Hampden waste plant sale now expected by the end of June
By David Marino Jr., Bangor Daily News Staff
A Pennsylvania-based company expects to finish its purchase of a shuttered Hampden waste plant by the end of June, according to the organization that represents the 115 towns and cities that send their trash to the plant.
Delta Thermo Energy has told the Municipal Review Committee to expect a deal on or before June 30, according to a document posted on the committee’s website. The company has been in negotiations to purchase the $90 million plant for several months.
The announcement provides a more precise timetable for the transaction one week after the Municipal Review Committee said the purchase had been delayed due to “fundamental differences” that had emerged during negotiations. Those differences made it impossible for the deal to close by the end of March, when the deal was originally expected to close, Karen Fussell, the Municipal Review Committee’s board president, said during a committee meeting last Wednesday.

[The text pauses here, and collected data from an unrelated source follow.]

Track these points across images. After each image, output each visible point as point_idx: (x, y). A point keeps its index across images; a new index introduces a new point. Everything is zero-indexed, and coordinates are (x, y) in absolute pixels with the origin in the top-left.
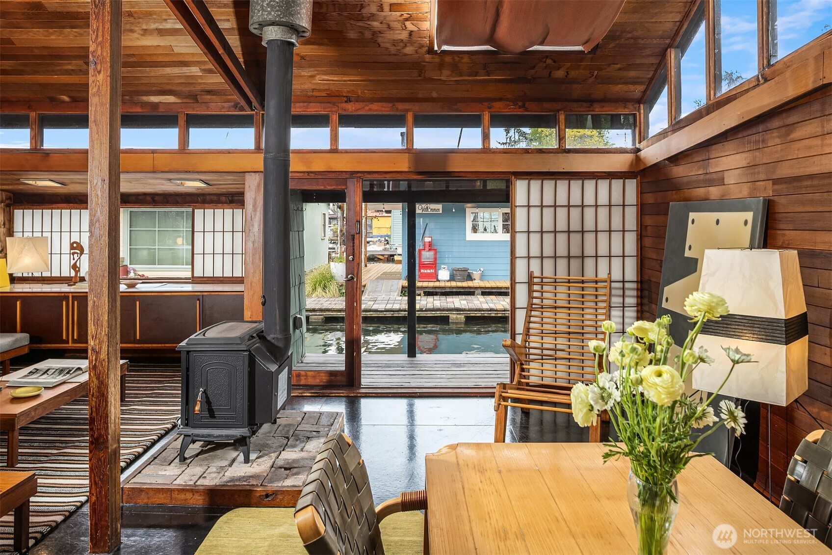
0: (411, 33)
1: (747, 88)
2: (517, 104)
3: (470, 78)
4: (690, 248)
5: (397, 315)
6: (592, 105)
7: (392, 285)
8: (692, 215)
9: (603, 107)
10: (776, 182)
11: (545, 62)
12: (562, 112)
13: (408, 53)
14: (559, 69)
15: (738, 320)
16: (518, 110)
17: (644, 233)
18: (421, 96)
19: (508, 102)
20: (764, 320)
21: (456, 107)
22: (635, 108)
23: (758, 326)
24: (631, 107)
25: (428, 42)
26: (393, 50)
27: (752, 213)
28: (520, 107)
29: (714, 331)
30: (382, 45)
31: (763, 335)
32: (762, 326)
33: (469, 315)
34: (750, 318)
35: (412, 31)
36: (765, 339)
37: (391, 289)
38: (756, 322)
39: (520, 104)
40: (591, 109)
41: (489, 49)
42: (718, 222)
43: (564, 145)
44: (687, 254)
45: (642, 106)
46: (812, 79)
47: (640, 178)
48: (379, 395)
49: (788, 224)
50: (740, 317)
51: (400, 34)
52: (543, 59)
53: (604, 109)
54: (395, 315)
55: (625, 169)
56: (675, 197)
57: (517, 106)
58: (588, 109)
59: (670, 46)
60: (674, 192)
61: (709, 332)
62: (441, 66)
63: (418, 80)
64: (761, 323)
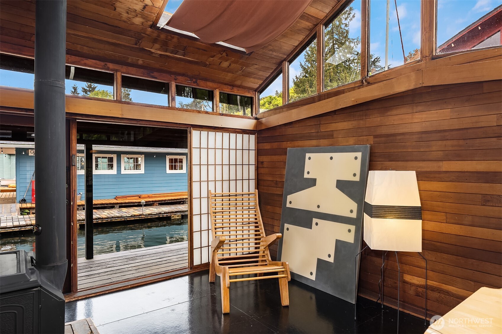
0: (145, 7)
1: (354, 86)
2: (192, 80)
3: (171, 55)
4: (308, 173)
5: (24, 229)
6: (233, 88)
7: (11, 208)
8: (308, 155)
9: (239, 90)
10: (376, 137)
11: (222, 54)
12: (218, 90)
13: (136, 23)
14: (227, 61)
15: (397, 209)
16: (193, 84)
17: (260, 166)
18: (130, 61)
19: (187, 78)
20: (410, 208)
21: (153, 74)
22: (253, 94)
23: (407, 211)
24: (251, 93)
25: (155, 18)
26: (125, 15)
27: (361, 153)
28: (194, 83)
29: (383, 216)
30: (118, 9)
31: (410, 216)
32: (409, 211)
33: (82, 224)
34: (403, 207)
35: (147, 5)
36: (411, 218)
37: (10, 211)
38: (406, 209)
39: (194, 80)
40: (232, 91)
41: (193, 36)
42: (331, 158)
43: (218, 111)
44: (306, 176)
45: (257, 93)
46: (414, 83)
47: (257, 134)
48: (98, 294)
49: (385, 158)
50: (397, 207)
51: (137, 4)
52: (221, 52)
53: (239, 92)
54: (22, 229)
55: (251, 128)
56: (290, 145)
57: (192, 82)
58: (231, 90)
59: (285, 60)
60: (288, 142)
61: (380, 217)
62: (155, 41)
63: (133, 47)
64: (409, 209)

It is still unclear what those differences are. Municipal Review Committee board members did not reveal them in Wednesday’s meeting, and Delta Thermo CEO Rob Van Naarden declined to comment on the deal’s delay last week.
The Coastal Resources of Maine plant has been closed since it ran out of funds to pay its bills and for a series of performance upgrades last May. Delta Thermo was one of seven companies that vied to take over the shuttered plant, and it signed a tentative agreement to negotiate the purchase in late December.
The Municipal Review Committee owns the land on which Coastal Resources sits and holds the Maine Department of Environmental Protection permits that allow the site to operate. Yet the sale’s final approval has to come from a group of bondholders who hold a majority financial stake in the plant.
Delta Thermo Energy specializes in a waste-to-energy process in which it mixes wastewater sludge with household trash, then burns the mixture to produce electricity.
The Hampden plant is currently set up to process municipal solid waste and recyclables, but not wastewater sludge. Delta Thermo would reopen the plant using the operation’s existing technology before looking to deploy its own technology in the future, which would require new permits, Van Naarden has said.